| Text section |

Conservation of Momentum for system of particles

[mark2142]

Thank you.

 

[jbriggs444]

Yes it is not needed but we got to refer component wise then. Because if say initially the momentum of body 1 is in x-direction and after a collision it exchanges momentum with body 2 in an angle 45 degrees with the x-direction, then I am not sure what we ll mean by saying its momentum increased or decreased as its momentum now will make an an angle with the x-direction. Momentum is a vector quantity.

Right. So you stop saying that [a] momentum [component] has increased or decreased and say instead that the vector sum of the change on body 1 and the change on body 2 is the zero vector.

The math does not care about the words you use. The equation that says that the vector sum is zero works regardless.

 

[mark2142]

Instead of saying that the momentum is conserved pairwise why not say the vector sum is conserved as a whole even for 2 body system. That solves the problem I guess.

 

[Delta2]

Instead of saying that the momentum is conserved pairwise why not say the vector sum is conserved as a whole even for 2 body system. That solves the problem I guess.

Its the exact same thing with different words whether you say momentum conserved or the vector sum is conserved. Neither momentum neither vector sum is necessarily conserved pairwise if you have more than 2 bodies.

I thought your point was to make some sort of intuitive conclusion of the style" Since momentum is conserved, if momentum is increased for somebody then for some other body must decrease in order for the sum to remain constant". Yes that's true but only component wise . That is you may say, if the x-momentum of body 1 is increased, then the x-momentum of at least one other body must decrease. You got to use x,y,z components for these because momentum is a vector that is it has magnitude and direction, so if it changes it can change either in magnitude or direction or both. But if it changes in direction then I just can't understand the meaning of the premise "If the momentum is increased". However since the x-component has always constant direction along the x-axis and conservation of momentum holds component wise, you can say that for the x (or y or z) component.

 

[vanhees71]

Instead of saying that the momentum is conserved pairwise why not say the vector sum is conserved as a whole even for 2 body system. That solves the problem I guess.

It's conserved as a whole. That's it. I don't know, what you mean by "pairwise conserved". I've given the derivation of momentum conservation in #7 for the most common case that there are only pair interactions relevant. Is that what you mean by "pairwise conserved"?

 

[Delta2]

Pairwise conserved means that for any two $i,j$ $$\dot p_i+\dot p_j=0$$

It holds if those are the two bodies in our system but in the case our system includes 3 or more bodies I don't think it necessarily holds.

 

[vanhees71]

No, only total momentum is conserved.

 

[PeroK]

Pairwise conserved means that for any two $i,j$ $$\dot p_i+\dot p_j=0$$

It holds if those are the two bodies in our system but in the case our system includes 3 or more bodies I don't think it necessarily holds.

That applies if the interactions are a sequence of discrete collisions involving two particles at a time. And it only applies to particles $i$ and $j$ when they interact.

The alternative model, e.g., a gravitational or EM system, is a continuous process of all particles interacting continuously with all others.

| What needs to be done |
Carry on the forum thread about conservation of momentum for a system of particles, starting after its last post. The data after this point is separate and unrelated to the forum thread about conservation of momentum.

| Data section |

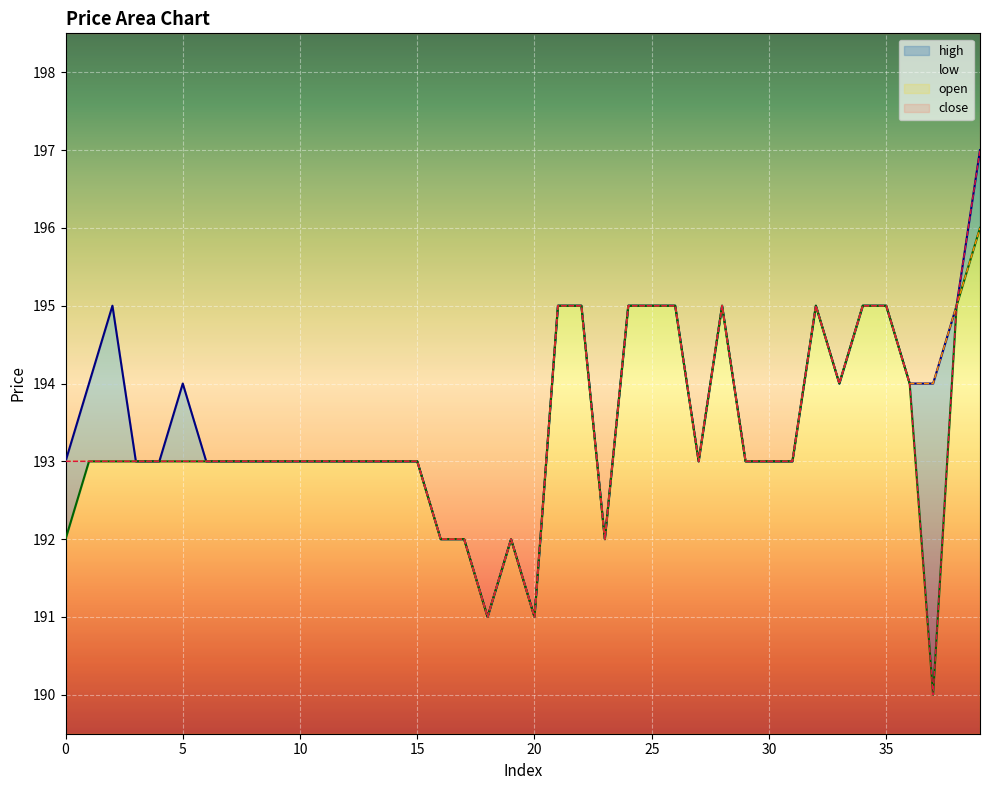

How many values in the high series are below 193?

6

| Exercise output |
 

[mark2142]

Is that what you mean by "pairwise conserved"?

Pairwise conserved means that for any two $i,j$ $$\dot p_i+\dot p_j=0$$

It holds if those are the two bodies in our system but in the case our system includes 3 or more bodies I don't think it necessarily holds.

That is what I mean. I get it, It can only happen if there are only pair collisions(between 2 particles at a time) inside a system but that is not what happens.

The proviso about collisions being on the same line is not needed.

Newton's third law applies in the x direction, the y direction and the z direction separately. As a result, momentum is conserved in the x direction, the y direction and the z directions separately.

One does not need the lines of action of all of the x-direction forces/impulses to coincide in order to conserve momentum in the x direction. The position of the line of action of a force is irrelevant for the purposes of linear momentum. It is enough that for each internal impulse there is an equal and opposite internal impulse.

Sorry for replying so late. I was trying to understand. I have made two diagrams. Is that what you mean by no need for position of line of action of a forces to coincide?
(Since the impulses are equal and opposite so all the force components in x and y directions will cancel out)
I have not made components in second diagram since it was getting messy.

 

[jbriggs444]

That is what I mean. I get it, It can only happen if there are only pair collisions(between 2 particles at a time) inside a system but that is not what happens.

Sorry for replying so late. I was trying to understand. I have made two diagrams. Is that what you mean by no need for position of line of action of a forces to coincide?

No, that is not what I had in mind.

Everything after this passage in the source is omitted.